If one accepts the paranoia of the National Rifle Association and its insane followers, the whole concept behind the push for an expanded background check of those who want to buy deadly weapons is really a secret plan to create a national database of gun owners.
The NRA, of course, doesn’t want a detailed list of who actually owns a gun because such a list could reveal that many gun owners should never, ever, be allowed near a weapon.
They feel that any restrictions on the purported Constitutional right to own and bear arms hurts the gun industry that is the only real constituency of the NRA. That industry, which showers the association with cash, is the only group that the NRA really cares about.
When you get past the hysterical hyperbole used by the acerbic and increasingly erratic NRA spokesman Wayne Lapierre, you realize that what the association wants is a system where gun owners are above the laws that govern Americans in so many other areas.
If you own and drive a car, that right to drive and the ownership of that vehicle are parts of records kept by states and shared with other states through databases. If you vote, you are part of a datbase.
Is keeping records of vehicle owners unconstitutional? Of course not. Is governing the right to drive by keeping track of violations an invasion of privacy? No, it’s not.

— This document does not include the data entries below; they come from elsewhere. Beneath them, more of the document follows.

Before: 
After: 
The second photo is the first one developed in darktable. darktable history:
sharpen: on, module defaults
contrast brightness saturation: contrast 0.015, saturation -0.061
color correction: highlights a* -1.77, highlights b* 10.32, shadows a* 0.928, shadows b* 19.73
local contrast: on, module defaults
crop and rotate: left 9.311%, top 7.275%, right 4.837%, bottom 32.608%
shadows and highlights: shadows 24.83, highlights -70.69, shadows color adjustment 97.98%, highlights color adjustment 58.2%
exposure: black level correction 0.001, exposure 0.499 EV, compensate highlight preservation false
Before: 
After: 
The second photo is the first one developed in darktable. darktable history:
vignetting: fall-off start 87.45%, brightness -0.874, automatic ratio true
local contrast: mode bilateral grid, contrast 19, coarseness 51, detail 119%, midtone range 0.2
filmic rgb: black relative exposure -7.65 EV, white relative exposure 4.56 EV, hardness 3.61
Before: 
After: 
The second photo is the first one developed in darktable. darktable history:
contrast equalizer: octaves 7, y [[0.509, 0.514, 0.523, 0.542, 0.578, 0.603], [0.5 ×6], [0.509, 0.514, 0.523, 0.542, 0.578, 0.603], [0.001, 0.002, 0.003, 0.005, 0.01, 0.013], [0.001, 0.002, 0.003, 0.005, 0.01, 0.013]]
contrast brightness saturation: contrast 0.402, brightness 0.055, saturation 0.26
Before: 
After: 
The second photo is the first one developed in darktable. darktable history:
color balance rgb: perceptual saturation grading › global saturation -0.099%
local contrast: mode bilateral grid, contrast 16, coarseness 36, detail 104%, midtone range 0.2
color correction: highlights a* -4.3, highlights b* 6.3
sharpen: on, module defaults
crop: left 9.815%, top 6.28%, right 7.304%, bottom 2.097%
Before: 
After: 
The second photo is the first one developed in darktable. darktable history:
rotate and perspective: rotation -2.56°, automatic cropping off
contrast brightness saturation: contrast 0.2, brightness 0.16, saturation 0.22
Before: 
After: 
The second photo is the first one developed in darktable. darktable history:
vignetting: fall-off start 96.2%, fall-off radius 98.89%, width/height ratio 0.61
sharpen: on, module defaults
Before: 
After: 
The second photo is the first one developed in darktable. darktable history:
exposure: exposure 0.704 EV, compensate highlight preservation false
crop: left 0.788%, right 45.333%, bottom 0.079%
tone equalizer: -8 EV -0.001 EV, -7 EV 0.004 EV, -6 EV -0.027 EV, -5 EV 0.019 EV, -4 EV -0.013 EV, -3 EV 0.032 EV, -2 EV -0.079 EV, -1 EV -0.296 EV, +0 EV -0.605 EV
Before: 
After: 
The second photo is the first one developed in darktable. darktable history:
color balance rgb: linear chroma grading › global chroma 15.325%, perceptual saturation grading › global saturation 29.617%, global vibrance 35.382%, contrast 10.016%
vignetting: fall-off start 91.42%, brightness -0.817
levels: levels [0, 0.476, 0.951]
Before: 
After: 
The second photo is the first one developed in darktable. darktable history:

Last year, I wrecked my motorcycle when I laid the Harley down to try and avoid hitting a black cow on a dark road late at night. Because I suffered a closed-head injury with possible brain damage, my condition was reported to the Virginia Department of Motor Vehicles, which suspended my right to drive until my 55 days of hospitalization was over and a neru0-psychologist provided the Commonwealth of Virginia with a letter saying my head injury problems were resolved.
I also own firearms and hold a concealed carry permit in Virginia, as do must of us here at Capitol Hill Blue, so I wondered if a brain injury affected those laws as well. When I contacted my local sheriff’s department, the chief deputy said he didn’t know and would have to check with the state. What he found was no provision in the law to suspend my right to carry a firearm during treatment of a head injury and possible brain damage.
“In Virginia, a head injury can affect your right to drive but not your right to own, carry or use a gun,” he said.
If I had been confined to a mental institution, my rights as a gun owner could have been affected but I could have come out of a coma with the mind of a child and it could have affected my right to drive but not the right to own or use a gun. Current laws on those with mental problems are that vague.
After a child of mine died in an auto accident caused by a truck driver under the influence of drugs over 20 years ago, I joined others in lobbying for a national database of commercial drivers’ license holders because that driver held multiple CDLs from several states and had a record in some that should have disqualified him from driving an 18-wheeler in all states. The lack of a national database allowed him to stay on the road and he killed my child, her husband, and children.
Thanks to our efforts, the federal government now has a national database of CDL holders. It was long overdue. That truck driver, thankfully, will die in prison.
Is such a database a violation of the Constitution or an invasion of privacy?
No. It’s a public service that makes roads safer in this nation.
And a national database of gun owners could be a tool that helps create a safer society as well.